You are going to watch a video that takes you step by step through the process of taking notes for research.
Use Your Own Words When You Take Notes
One key thing to remember however, is to never copy word for word from a website or book.
During our first research workshop I use the example of a research project I am doing on tigers. So if this is what the website says:
The short notes on my page might look like this;
-Tigers have an orange coat with dark stripes
-Tigers weigh about 450 pounds
-It has claws as long as house keys
-It is the largest cat in the world
Notice how I didn’t just copy each sentence exactly as it was? When you copy things exactly, that is called PLAGIARISM and it is a no-no. We need to try to avoid copying word for word as much as we can. The only exception is copying down a FACT. Something that is a fact never changes. So if it says a tiger weighs 450 pounds, that is what I need to copy down in my notes. I can’t invent a new number!!
Putting it Together
Once you have a page of notes about your subject, you can start putting your information together in proper sentences and paragraphs without any fear of plagiarism because you wrote little notes in your own words. Here is what some sentences based on my notes would look like. Notice how it looks nothing like the paragraph I found online.
Tigers are the biggest cat in the world weighing in at 450 pounds. They are orange with black stripes. They also have claws as long as house keys.
Have fun researching your projects. I can’t wait to read them!
Our grade 3s got a feel for what research is all about on Tuesday. Research is defined by Merriam-Webster as;
1: careful or diligent search
2: studious inquiry or examination especially: investigation or experimentation aimed at the discovery and interpretation of facts, revision of accepted theories or laws in the light of new facts, or practical application of such new or revised theories or laws
3: the collecting of information about a particular subject
Our students were tasked to carefully and diligently search through our book resources for information about the insect of their choice using a Table of Contents and/or an Index page. They took notes in their own words on the insect of their choice and kept track of their sources.
They were then asked to search their subject online using very specific keywords. The proper use of keywords in online searching is an underrated skill. It takes some forethought to clearly use keywords to create the perfect query and yield the best results. A search on kiddle.co for ‘centipedes’ will not yield half as much useful information as the query ‘centipede facts.’
They tracked their information in a special graphic organizer.

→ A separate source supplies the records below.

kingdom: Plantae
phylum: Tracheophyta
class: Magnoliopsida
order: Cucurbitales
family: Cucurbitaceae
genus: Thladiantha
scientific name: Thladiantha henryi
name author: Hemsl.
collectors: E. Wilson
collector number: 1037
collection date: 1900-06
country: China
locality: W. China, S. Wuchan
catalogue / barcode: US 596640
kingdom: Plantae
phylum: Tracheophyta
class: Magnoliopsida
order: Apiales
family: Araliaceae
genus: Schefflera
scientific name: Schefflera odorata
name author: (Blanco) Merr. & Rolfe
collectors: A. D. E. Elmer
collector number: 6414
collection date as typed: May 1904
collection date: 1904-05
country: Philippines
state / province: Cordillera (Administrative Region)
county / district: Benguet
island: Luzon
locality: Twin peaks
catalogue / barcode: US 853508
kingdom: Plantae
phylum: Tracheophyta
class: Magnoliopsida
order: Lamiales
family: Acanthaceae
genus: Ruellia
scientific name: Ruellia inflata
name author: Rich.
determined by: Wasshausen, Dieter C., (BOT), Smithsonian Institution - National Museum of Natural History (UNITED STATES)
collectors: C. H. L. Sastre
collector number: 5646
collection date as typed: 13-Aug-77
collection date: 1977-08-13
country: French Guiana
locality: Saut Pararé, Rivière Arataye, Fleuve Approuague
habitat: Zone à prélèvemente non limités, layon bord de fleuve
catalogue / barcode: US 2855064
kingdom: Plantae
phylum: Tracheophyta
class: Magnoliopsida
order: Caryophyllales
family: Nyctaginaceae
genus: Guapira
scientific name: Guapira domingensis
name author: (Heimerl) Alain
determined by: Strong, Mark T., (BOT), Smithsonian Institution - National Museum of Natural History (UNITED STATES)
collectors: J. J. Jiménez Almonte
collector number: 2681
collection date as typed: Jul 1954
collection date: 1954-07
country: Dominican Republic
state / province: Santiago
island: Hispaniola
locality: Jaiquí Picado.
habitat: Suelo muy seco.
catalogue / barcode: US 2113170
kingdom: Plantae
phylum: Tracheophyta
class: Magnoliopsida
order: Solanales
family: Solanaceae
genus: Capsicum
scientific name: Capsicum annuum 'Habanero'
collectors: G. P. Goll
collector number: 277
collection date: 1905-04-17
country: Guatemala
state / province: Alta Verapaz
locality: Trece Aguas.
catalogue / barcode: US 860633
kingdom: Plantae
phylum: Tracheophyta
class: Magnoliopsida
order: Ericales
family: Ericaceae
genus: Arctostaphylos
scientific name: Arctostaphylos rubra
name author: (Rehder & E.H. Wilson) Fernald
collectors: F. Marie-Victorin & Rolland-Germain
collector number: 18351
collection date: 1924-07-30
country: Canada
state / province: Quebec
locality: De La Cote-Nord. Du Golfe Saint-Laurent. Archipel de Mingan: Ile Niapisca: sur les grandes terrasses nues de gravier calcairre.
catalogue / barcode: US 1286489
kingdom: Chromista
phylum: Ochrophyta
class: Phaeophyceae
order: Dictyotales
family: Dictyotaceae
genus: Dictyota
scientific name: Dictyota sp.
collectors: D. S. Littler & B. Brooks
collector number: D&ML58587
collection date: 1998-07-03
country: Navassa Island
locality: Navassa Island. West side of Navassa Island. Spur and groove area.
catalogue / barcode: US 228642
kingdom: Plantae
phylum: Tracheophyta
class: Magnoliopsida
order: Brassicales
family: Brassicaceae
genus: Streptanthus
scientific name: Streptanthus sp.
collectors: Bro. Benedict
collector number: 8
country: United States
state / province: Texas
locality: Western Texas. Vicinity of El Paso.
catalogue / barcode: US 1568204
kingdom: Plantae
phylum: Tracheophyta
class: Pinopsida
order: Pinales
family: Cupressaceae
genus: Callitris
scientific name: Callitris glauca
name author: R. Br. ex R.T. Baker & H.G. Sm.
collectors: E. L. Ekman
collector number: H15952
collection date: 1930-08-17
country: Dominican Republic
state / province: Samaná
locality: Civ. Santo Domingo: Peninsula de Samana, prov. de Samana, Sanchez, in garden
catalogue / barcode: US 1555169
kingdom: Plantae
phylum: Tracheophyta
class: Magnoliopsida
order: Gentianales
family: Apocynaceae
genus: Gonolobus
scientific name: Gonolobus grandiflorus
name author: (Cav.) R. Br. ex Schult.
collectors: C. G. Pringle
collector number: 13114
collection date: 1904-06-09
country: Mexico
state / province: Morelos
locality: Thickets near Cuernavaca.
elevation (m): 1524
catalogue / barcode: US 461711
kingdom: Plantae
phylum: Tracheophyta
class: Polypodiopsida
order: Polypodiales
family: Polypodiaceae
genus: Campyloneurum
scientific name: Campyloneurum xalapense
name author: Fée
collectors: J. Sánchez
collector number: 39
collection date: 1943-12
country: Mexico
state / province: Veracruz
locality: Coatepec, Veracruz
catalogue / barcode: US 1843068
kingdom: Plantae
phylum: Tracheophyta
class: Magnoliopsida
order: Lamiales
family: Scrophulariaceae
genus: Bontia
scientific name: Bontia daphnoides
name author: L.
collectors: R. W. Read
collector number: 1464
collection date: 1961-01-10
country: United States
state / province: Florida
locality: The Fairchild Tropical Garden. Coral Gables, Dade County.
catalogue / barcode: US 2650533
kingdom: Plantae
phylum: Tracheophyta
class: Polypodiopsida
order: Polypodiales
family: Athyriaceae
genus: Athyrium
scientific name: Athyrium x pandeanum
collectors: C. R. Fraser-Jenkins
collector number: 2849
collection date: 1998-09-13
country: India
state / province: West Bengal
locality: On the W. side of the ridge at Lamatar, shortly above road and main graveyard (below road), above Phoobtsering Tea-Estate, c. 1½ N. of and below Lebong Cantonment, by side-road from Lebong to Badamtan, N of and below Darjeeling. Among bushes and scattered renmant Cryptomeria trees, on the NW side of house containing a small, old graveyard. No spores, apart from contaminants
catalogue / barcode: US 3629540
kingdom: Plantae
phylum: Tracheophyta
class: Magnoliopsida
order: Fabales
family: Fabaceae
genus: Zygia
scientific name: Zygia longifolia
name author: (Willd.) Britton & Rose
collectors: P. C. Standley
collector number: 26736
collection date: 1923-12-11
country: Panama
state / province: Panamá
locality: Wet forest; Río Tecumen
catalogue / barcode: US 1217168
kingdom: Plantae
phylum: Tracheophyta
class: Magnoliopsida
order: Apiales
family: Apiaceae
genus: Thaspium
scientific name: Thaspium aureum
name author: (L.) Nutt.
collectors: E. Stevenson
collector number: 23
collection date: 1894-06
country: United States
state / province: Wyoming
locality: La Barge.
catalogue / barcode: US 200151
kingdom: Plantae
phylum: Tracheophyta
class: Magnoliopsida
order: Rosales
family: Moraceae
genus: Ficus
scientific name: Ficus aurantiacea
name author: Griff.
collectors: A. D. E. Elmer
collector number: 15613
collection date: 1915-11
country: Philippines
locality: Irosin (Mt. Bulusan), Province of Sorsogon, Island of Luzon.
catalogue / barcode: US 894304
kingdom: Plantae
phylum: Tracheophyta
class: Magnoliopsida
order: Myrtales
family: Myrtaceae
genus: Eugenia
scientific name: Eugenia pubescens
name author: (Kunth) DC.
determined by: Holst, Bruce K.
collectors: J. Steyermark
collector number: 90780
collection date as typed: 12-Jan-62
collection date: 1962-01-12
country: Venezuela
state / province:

It is important that we don’t overlook the importance of teaching children to use books to find information. Learning to quickly scan a page and find pertinent information is a critical part of learning. So many children wanted to jump straight to finding the information they needed online, but learning to use non-fiction books is where children should begin. Once they can easily navigate a book, they will have the ability to quickly and efficiently scan websites in the same way.
We will be continuing to fine-tune these skills with all of their research projects this year and I look forward to seeing this class on a regular basis here in the library.
I met with students in grades 3 and 4 this week to practice the art of proper notetaking. Something which can come so naturally for adults is really a skill that needs to be taught and practiced so that bad habits don’t form early.
I’ve heard many middle schoolers tell me that they cut and paste from various websites while taking notes and then put it all together for their final project. That is a fast-track route to a zero for plagiarism! Many are not aware that there is anything wrong with this method. By starting with younger grades I am hoping to catch them before it starts.
We decided to use books for this exercise so that students could practice using the table of contents and indexes to find the information they were looking for. They then had to write their notes in their own words and keep track of their sources using a bibliography template.
We also watched this helpful video about how to figure out what is and is not important to our research questions when researching.
Let me assure you that this wasn’t as boring of a workshop as it sounds. The grade 3s especially got into it and some chose to work over recess, which was wonderful. They are all on the right track now!